We should make the differential diagnosis with other cranial-facial affections resulting from osteodysplasias such as Paget disease, fibrous dysplasia, especially in its pagetoid or sclerotic forms (but in dysplasia there is expansion to medullary cavity), osteogenesis imperfecta (Van Der Hoeve syndrome)9, exostosis and exuberant osteoma, among others.

As to hearing loss of these patients, the use of hearing aids should be considered when the patients does not have anacusis. When the patient has bilateral anacusis, we can consider cochlear implant, without ignoring the fact that cochlear nerve may be compressed when there is internal acoustic canal stenosis, which may lead to failure in treatment with implant, but indirect signs of feasibility of nerve should be taken into consideration, such as absence of facial palsy or vestibular symptoms10. Auditory brainstem response audiometry may be useful to support therapeutic decision. In our adult patient with osteopetrosis, ABR showed absence of bilateral response, which theoretically would prevent cochlear implant. The same patient died years after owing to excessive bone growth and compression of vital structures.

Impairment of facial nerve is relatively common in forms of the disease that affect the temporal bone and, in the description of our three cases, two presented facial palsy (both with canal impairment confirmed by CT scan). The paralysis may indicate evolution of the disease in a stage of further involvement of the bone, and it may happen before the onset of sensorineural loss (as observed in our patient with Camurati-Engelmann disease).

Facial nerve decompression should be always considered when paralysis evolution is unfavorable (owing to grade of paralysis and electrical tests of prognosis), and we should bear in mind that total decompression of the nerve is preferable owing to MAI impairment and also because facial palsy may be recurrent and, in these cases, it may have an evolution that is less favorable.

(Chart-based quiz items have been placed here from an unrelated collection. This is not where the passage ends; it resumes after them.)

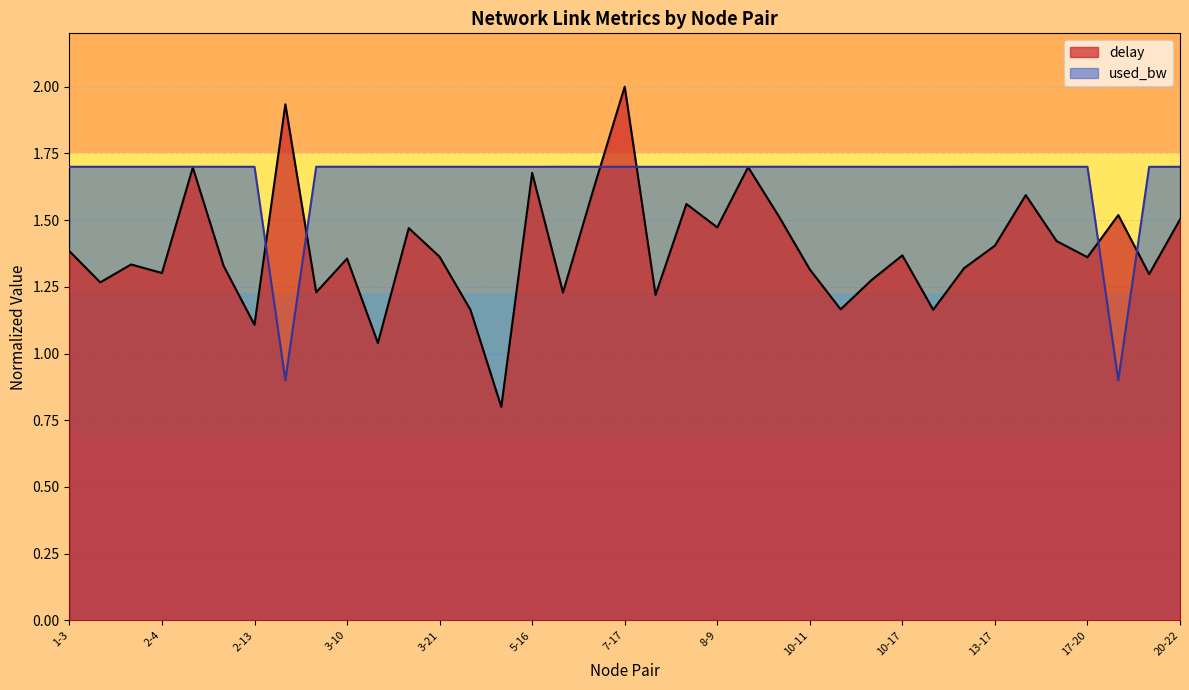

Reading right to left, list all the values displayed in this chart.

delay: 20-22=1.5	18-21=1.3	17-23=1.5	17-20=1.4	15-20=1.4	13-19=1.6	13-17=1.4	13-14=1.3	12-22=1.2	10-17=1.4	10-16=1.3	10-12=1.2	10-11=1.3	9-16=1.5	9-15=1.7	8-9=1.5	7-21=1.6	7-19=1.2	7-17=2.0	6-19=1.6	6-7=1.2	5-16=1.7	5-8=0.8	4-16=1.2	3-21=1.4	3-14=1.5	3-11=1.0	3-10=1.4	2-23=1.2	2-18=1.9	2-13=1.1	2-12=1.3	2-7=1.7	2-4=1.3	1-16=1.3	1-7=1.3	1-3=1.4
used_bw: 20-22=1.7	18-21=1.7	17-23=0.9	17-20=1.7	15-20=1.7	13-19=1.7	13-17=1.7	13-14=1.7	12-22=1.7	10-17=1.7	10-16=1.7	10-12=1.7	10-11=1.7	9-16=1.7	9-15=1.7	8-9=1.7	7-21=1.7	7-19=1.7	7-17=1.7	6-19=1.7	6-7=1.7	5-16=1.7	5-8=1.7	4-16=1.7	3-21=1.7	3-14=1.7	3-11=1.7	3-10=1.7	2-23=1.7	2-18=0.9	2-13=1.7	2-12=1.7	2-7=1.7	2-4=1.7	1-16=1.7	1-7=1.7	1-3=1.7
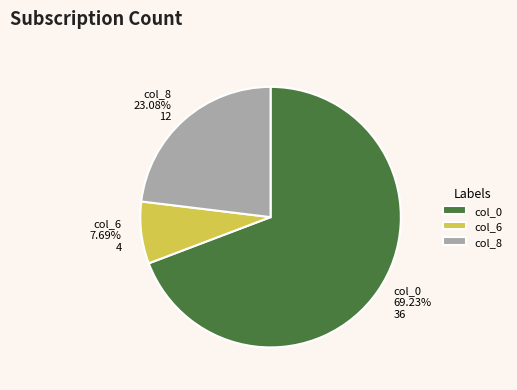

To the nearest percent, what portion does col_6 represent?

8%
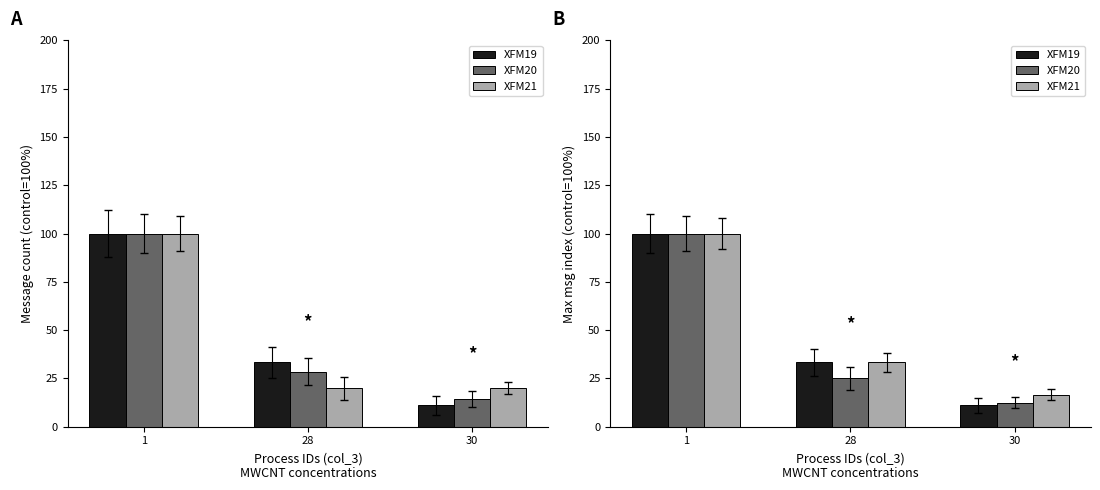

List the series in order of their peak value, highest first.

XFM19, XFM20, XFM21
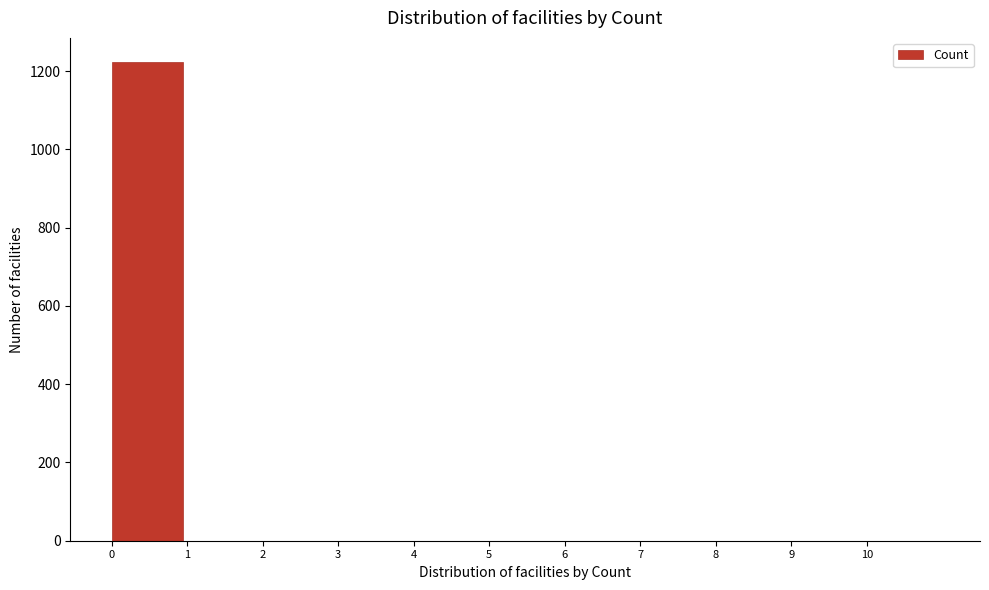

Reading left to right, transcribe this chart: for each bar, give the range it covers on the x-axis and its height. The values are not printed on the chart, so give them approximately, as read against the axis.

0 to 1: 1220
1 to 2: 0
2 to 3: 0
3 to 4: 0
4 to 5: 0
5 to 6: 0
6 to 7: 0
7 to 8: 0
8 to 9: 0
9 to 10: 0
10 to 11: 0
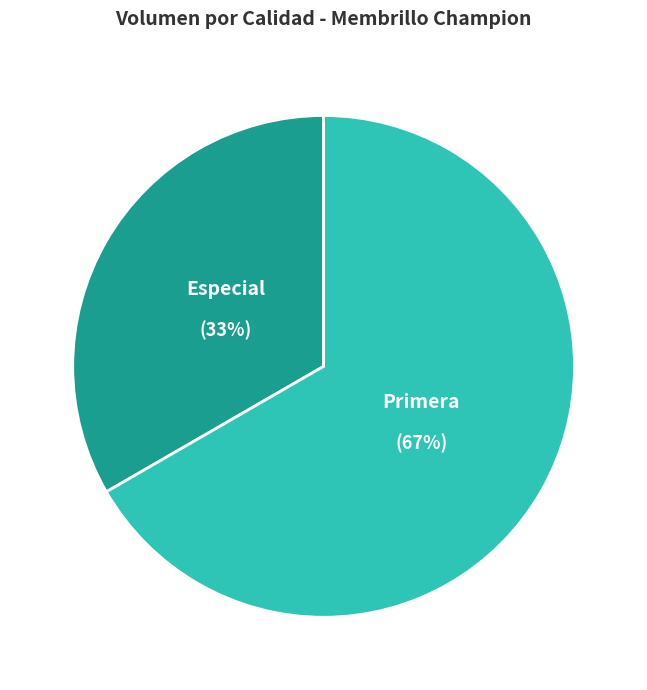

What is the majority slice?

Primera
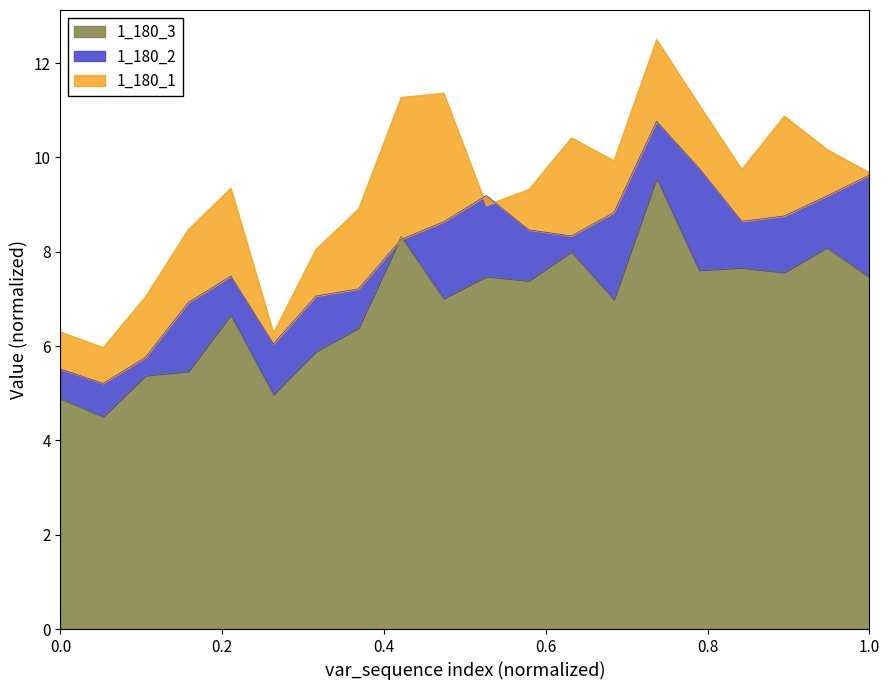

What is the minimum value for 1_180_3?

4.5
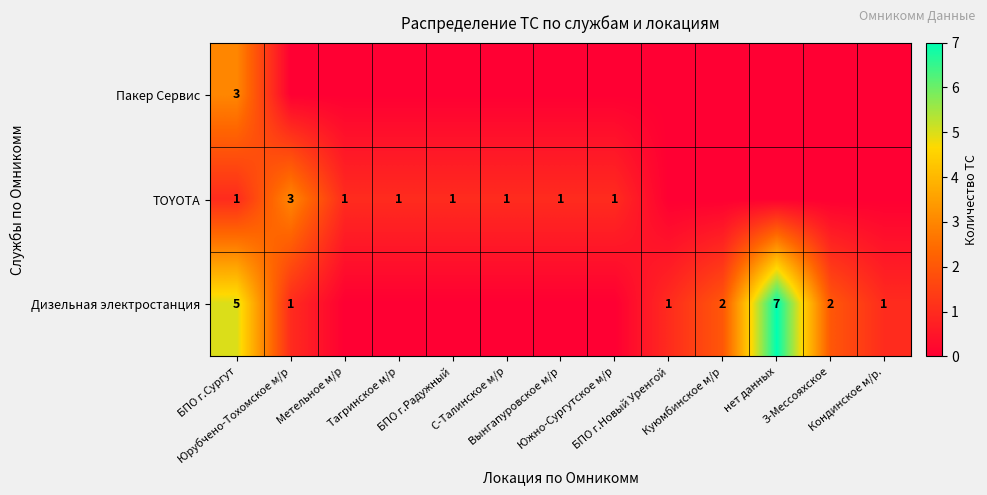

How many positive values does the Пакер Сервис series have?

1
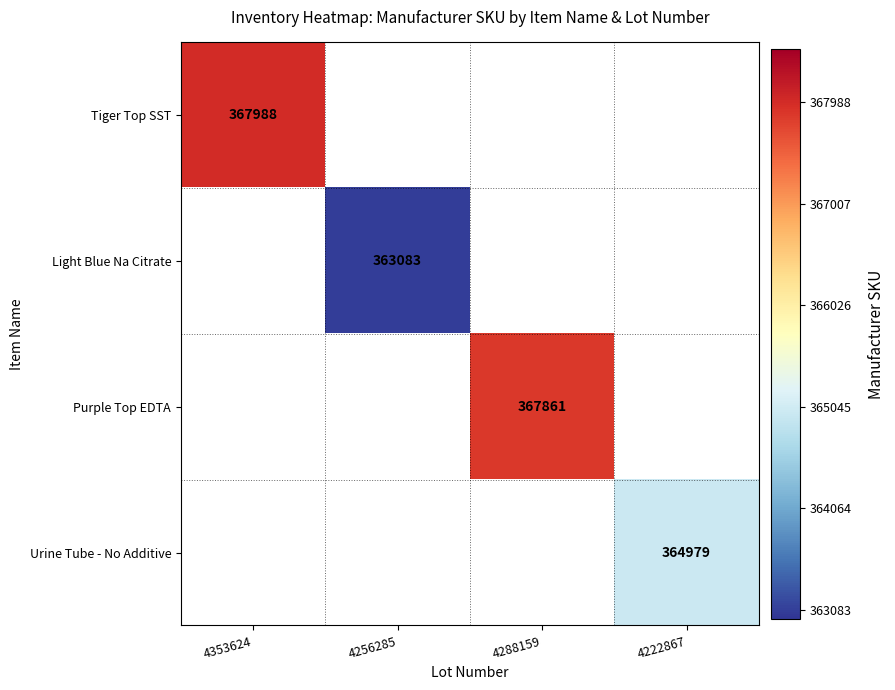

True or false: Urine Tube - No Additive has a value of 122290 at 4222867.

False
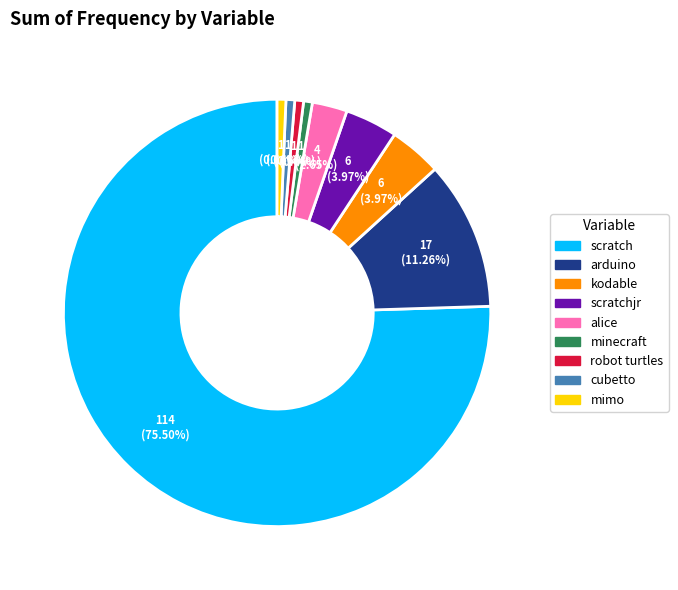

What is the ratio of the value at minecraft to the value at robot turtles?

1.0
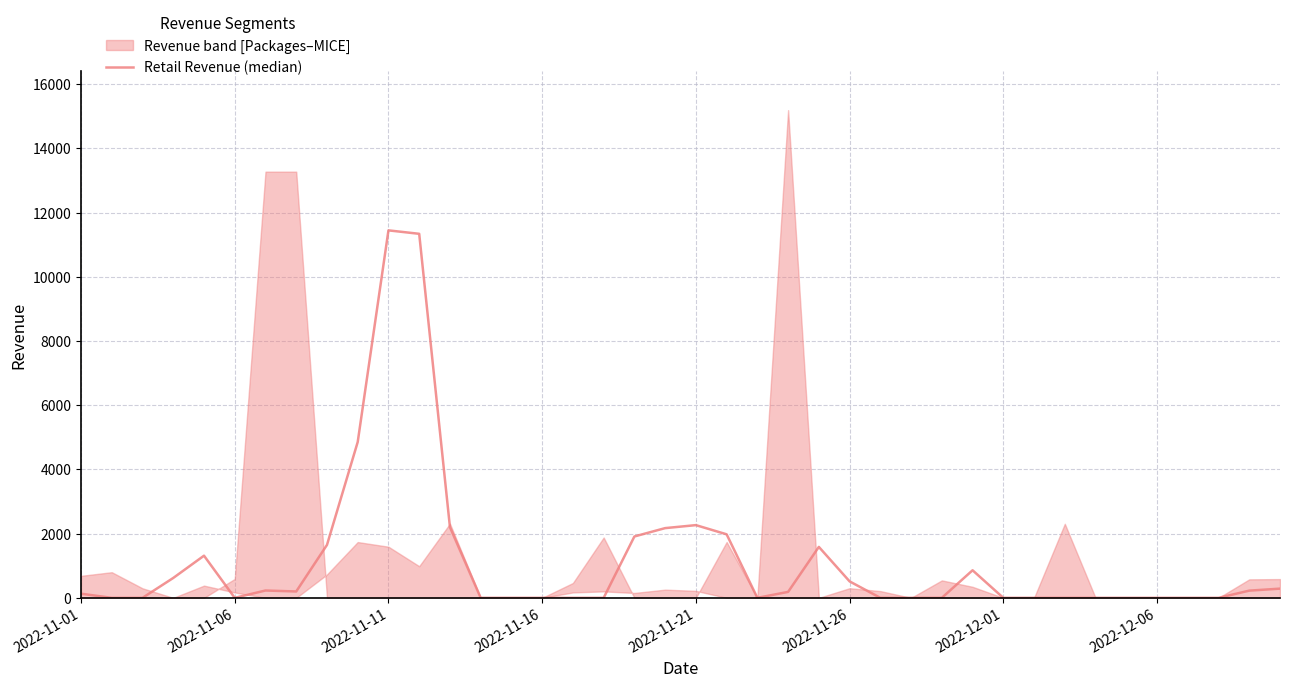

What position from the left is 2022-11-26?

26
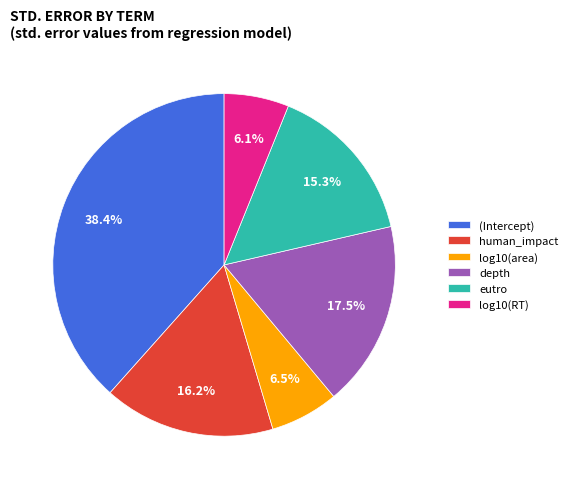

To the nearest percent, what is the difference between the depth and (Intercept) slice percentages?

21%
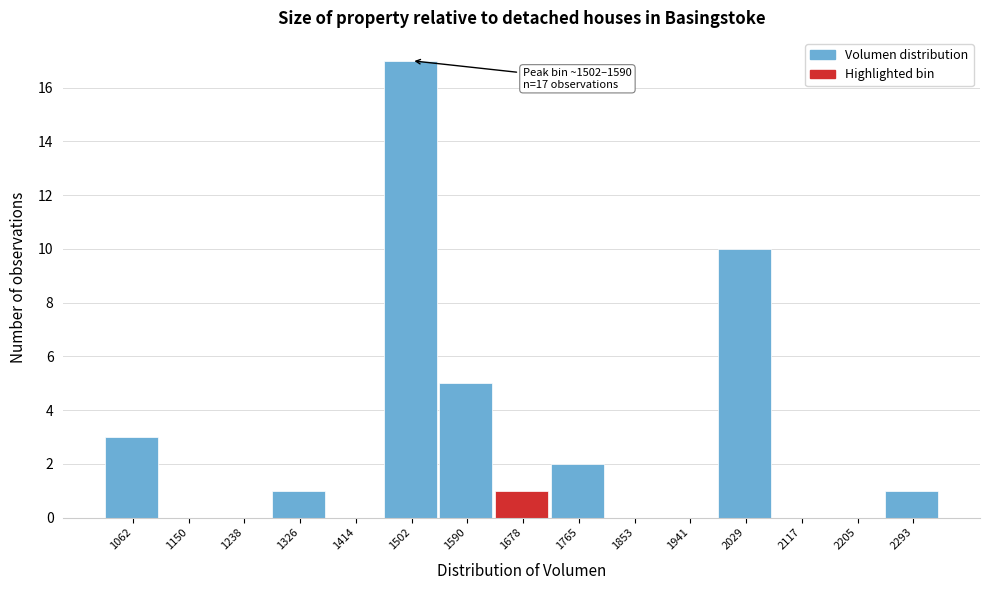

Reading right to left, what are all the values shown in this chart?

2293=1	2205=0	2117=0	2029=10	1941=0	1853=0	1765=2	1678=1	1590=5	1502=17	1414=0	1326=1	1238=0	1150=0	1062=3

Temporal bone osteodysplasias are rare diseases, except for otospongiosis, with bone neoformation that may manifest through the temporal bone or involve other bones in the skull or even extracranially. Clinical manifestations of rare osteodysplasias such as osteopetrosis and Camurati-Engelmann disease depend on the site of involvement, which may present with conductive, mixed or sensorineural hearing loss or even anacusis, vertigo, facial palsy, reduction of visual acuity, among other symptoms. We should bear in mind the possible differential diagnoses and the need in some cases to have surgical intervention such as facial nerve decompression or cochlear implant in bilateral profound hearing losses.